Lend Your Phone’s Idle Power
Some of the most groundbreaking science doesn't require you to go outside at all. It just needs your phone’s unused processing power. Apps like DreamLab (from the Vodafone Foundation) and BOINC (developed by the University of California, Berkeley) allow you to “donate” your phone’s computing power to massive research projects while you sleep. Simply install the app, choose a project—such as cancer research, climate modelling, or COVID-19 studies—and plug your phone in to charge. While you’re asleep, your phone will download tiny packets of data, perform complex calculations, and send the results back to the research team. Your device becomes one small part of a global supercomputer, helping to solve problems that would otherwise require years of computing time.

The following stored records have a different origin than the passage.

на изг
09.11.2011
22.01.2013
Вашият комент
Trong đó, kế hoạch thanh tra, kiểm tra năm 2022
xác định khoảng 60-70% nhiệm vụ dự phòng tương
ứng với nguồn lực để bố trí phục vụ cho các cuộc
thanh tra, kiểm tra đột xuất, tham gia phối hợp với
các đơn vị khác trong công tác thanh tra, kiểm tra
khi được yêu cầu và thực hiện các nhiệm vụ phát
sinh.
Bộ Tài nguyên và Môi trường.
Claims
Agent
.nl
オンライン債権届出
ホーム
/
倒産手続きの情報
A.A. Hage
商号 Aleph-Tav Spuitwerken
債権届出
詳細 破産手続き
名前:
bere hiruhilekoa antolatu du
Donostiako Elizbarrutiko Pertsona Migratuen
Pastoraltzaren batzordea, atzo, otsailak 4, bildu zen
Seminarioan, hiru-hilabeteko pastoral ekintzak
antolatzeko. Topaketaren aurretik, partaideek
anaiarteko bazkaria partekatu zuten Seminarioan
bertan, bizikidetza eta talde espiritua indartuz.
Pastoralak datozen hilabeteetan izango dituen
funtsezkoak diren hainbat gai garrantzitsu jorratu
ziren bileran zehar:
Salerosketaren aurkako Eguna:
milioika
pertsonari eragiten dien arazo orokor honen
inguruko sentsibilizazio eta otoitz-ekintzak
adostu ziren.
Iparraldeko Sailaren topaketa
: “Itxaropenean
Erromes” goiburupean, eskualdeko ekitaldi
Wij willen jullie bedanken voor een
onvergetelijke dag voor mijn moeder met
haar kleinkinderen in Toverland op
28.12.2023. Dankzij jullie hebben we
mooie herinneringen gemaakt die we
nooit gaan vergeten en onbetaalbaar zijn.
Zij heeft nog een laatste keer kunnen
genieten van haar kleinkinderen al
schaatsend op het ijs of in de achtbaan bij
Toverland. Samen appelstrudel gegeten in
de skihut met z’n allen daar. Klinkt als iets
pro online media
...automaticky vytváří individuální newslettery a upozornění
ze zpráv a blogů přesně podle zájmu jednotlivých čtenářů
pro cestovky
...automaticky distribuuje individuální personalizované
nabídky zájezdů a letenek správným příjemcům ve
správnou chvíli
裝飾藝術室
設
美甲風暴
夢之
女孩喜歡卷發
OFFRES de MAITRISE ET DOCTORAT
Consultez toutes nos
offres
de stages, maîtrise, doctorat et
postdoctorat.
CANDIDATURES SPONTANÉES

Become an Expert Birdwatcher
For bird lovers, eBird is the gold standard. Managed by the Cornell Lab of Ornithology, this platform allows you to submit checklists of birds you see and hear, whether you’re on a dedicated birding trip or just walking through a local park. India is home to an astonishing variety of resident and migratory birds, and eBird helps scientists track their populations, migration routes, and habitats on a massive scale. Your simple observation of a sparrow or a sunbird, when combined with thousands of others, helps researchers understand how bird populations are shifting in response to urbanisation and climate change. The platform also serves as a personal birding journal, keeping track of your life list and helping you find new species in your area.